§ DIRECTIONS
Using the entries that follow, report how many lines contain the word "none". Only the number is wanted.

§ EXERCISE INPUT
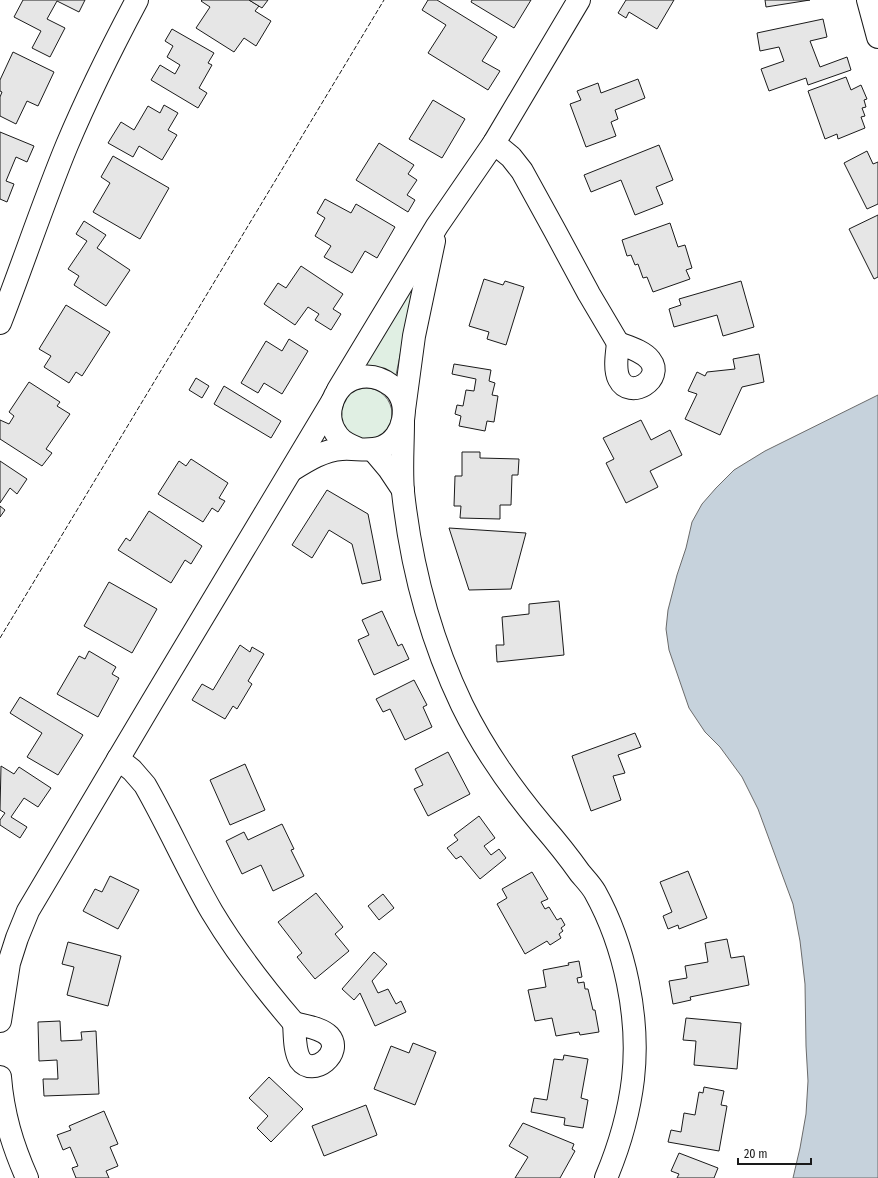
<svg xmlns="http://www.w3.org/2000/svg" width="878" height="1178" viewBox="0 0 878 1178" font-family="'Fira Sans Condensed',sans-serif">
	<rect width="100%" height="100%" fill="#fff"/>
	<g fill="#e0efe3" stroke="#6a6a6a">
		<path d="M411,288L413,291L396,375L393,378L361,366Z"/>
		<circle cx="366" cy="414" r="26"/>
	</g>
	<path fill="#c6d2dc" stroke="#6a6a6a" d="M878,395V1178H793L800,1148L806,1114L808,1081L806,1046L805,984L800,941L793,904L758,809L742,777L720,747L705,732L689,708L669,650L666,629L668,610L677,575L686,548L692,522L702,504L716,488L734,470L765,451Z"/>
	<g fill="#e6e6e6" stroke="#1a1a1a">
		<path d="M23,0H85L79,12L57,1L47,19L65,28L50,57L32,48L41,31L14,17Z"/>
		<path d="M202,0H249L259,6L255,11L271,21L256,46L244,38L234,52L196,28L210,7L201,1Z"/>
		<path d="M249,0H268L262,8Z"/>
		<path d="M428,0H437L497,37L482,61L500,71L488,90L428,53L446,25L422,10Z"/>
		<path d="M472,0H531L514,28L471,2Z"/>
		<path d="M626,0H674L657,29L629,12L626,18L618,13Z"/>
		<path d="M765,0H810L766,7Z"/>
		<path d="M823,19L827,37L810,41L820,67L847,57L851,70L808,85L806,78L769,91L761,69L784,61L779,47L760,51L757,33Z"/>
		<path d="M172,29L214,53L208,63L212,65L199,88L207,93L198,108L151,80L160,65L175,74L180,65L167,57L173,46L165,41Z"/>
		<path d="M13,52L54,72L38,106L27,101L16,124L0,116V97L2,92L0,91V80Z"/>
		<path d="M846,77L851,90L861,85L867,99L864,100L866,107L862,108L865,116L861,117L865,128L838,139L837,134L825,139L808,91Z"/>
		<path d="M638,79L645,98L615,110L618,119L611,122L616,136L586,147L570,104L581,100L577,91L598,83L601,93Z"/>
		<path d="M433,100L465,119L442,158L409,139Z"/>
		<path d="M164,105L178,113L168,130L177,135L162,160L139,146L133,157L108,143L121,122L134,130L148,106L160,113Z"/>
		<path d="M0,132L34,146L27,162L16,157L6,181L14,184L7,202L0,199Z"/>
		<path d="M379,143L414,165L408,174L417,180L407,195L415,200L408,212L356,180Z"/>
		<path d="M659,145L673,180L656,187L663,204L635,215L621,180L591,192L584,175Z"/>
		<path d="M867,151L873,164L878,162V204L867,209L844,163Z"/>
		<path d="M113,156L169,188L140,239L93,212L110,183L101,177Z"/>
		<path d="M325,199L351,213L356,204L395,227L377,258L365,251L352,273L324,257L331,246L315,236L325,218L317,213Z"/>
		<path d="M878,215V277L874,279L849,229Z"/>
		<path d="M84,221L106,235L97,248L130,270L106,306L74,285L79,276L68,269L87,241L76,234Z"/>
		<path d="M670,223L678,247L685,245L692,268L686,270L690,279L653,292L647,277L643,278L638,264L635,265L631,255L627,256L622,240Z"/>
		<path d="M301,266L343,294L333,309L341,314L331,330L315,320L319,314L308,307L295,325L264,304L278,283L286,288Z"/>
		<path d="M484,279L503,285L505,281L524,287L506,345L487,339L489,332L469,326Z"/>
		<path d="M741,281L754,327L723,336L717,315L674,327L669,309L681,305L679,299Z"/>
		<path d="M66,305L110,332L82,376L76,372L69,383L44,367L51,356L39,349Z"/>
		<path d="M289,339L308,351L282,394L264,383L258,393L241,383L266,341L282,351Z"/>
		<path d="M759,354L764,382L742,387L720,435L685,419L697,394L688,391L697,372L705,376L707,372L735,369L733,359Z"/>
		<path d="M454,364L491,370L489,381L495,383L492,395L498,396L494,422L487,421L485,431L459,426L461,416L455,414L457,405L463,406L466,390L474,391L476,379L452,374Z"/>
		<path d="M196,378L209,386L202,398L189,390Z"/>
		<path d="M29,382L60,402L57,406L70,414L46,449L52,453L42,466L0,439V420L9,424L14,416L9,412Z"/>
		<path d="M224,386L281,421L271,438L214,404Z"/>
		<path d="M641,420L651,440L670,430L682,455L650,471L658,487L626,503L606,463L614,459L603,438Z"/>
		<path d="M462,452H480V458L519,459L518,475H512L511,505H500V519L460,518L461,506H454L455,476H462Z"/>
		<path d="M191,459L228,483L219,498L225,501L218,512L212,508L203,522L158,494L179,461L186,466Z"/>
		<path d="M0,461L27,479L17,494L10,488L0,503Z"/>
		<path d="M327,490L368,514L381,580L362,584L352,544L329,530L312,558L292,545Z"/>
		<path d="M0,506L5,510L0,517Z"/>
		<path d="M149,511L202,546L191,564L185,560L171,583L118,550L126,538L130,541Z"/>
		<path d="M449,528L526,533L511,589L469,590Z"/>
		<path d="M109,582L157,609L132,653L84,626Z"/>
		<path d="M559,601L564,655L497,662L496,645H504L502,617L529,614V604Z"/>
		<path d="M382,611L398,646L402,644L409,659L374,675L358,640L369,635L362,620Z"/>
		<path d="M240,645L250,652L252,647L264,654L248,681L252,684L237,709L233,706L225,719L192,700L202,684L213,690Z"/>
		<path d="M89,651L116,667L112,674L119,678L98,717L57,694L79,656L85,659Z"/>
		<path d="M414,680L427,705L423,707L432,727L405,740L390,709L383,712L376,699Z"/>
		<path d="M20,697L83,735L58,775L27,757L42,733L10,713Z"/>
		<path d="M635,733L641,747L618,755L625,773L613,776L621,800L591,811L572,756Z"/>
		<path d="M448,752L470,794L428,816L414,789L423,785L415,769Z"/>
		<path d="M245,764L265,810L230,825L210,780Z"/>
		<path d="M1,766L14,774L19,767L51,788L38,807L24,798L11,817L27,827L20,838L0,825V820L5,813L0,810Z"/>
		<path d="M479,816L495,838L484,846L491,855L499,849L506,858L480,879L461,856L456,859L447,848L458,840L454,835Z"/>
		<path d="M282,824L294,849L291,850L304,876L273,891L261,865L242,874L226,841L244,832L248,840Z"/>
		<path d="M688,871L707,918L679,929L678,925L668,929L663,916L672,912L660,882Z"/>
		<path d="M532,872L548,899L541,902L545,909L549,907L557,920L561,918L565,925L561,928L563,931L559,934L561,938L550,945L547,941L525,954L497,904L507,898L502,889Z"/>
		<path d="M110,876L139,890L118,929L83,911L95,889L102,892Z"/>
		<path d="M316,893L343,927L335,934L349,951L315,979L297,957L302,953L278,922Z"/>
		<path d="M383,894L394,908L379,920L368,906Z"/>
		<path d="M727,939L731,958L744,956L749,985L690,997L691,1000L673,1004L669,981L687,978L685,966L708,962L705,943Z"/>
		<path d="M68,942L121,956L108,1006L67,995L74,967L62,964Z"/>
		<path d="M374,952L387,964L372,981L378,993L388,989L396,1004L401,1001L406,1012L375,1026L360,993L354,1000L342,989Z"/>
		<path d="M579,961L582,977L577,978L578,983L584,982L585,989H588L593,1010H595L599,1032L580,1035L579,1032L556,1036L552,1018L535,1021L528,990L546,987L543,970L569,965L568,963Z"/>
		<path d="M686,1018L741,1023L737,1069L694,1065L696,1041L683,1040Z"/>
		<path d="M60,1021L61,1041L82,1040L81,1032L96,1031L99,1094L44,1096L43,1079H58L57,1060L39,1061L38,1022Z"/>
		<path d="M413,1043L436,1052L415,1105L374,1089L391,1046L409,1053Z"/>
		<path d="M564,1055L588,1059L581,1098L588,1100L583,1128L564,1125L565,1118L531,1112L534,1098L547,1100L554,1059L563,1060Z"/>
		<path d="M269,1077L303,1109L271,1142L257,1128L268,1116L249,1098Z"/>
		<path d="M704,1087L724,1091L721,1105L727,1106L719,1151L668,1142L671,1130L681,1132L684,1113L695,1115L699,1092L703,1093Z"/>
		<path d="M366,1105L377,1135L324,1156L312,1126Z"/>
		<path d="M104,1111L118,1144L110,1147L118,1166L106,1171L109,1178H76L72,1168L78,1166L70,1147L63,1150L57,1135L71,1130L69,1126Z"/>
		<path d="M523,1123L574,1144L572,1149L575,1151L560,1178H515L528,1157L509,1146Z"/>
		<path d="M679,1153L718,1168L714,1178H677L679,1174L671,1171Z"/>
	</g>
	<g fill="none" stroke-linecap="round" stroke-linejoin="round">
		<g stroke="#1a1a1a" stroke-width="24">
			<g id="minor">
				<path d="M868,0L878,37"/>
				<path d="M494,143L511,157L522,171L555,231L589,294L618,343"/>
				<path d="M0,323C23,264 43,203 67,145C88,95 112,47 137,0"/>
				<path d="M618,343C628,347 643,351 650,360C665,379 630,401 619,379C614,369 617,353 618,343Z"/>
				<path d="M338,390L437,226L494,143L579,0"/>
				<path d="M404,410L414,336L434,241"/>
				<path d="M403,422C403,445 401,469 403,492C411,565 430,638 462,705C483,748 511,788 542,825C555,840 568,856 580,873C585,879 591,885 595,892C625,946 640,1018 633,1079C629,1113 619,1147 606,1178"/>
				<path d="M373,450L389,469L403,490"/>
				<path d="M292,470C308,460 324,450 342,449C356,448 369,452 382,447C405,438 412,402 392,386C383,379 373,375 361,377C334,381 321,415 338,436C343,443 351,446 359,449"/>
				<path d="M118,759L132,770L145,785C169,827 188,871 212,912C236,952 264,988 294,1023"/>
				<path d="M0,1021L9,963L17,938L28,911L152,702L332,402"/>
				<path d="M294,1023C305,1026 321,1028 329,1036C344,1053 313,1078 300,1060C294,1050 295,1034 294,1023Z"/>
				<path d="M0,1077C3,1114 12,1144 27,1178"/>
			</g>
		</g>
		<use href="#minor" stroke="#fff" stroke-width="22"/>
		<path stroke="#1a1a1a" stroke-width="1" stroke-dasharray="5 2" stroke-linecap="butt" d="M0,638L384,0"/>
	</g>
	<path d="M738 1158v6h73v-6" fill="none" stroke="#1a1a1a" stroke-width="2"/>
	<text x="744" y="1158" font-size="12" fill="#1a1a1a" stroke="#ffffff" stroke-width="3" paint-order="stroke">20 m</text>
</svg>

§ FINAL ANSWER
2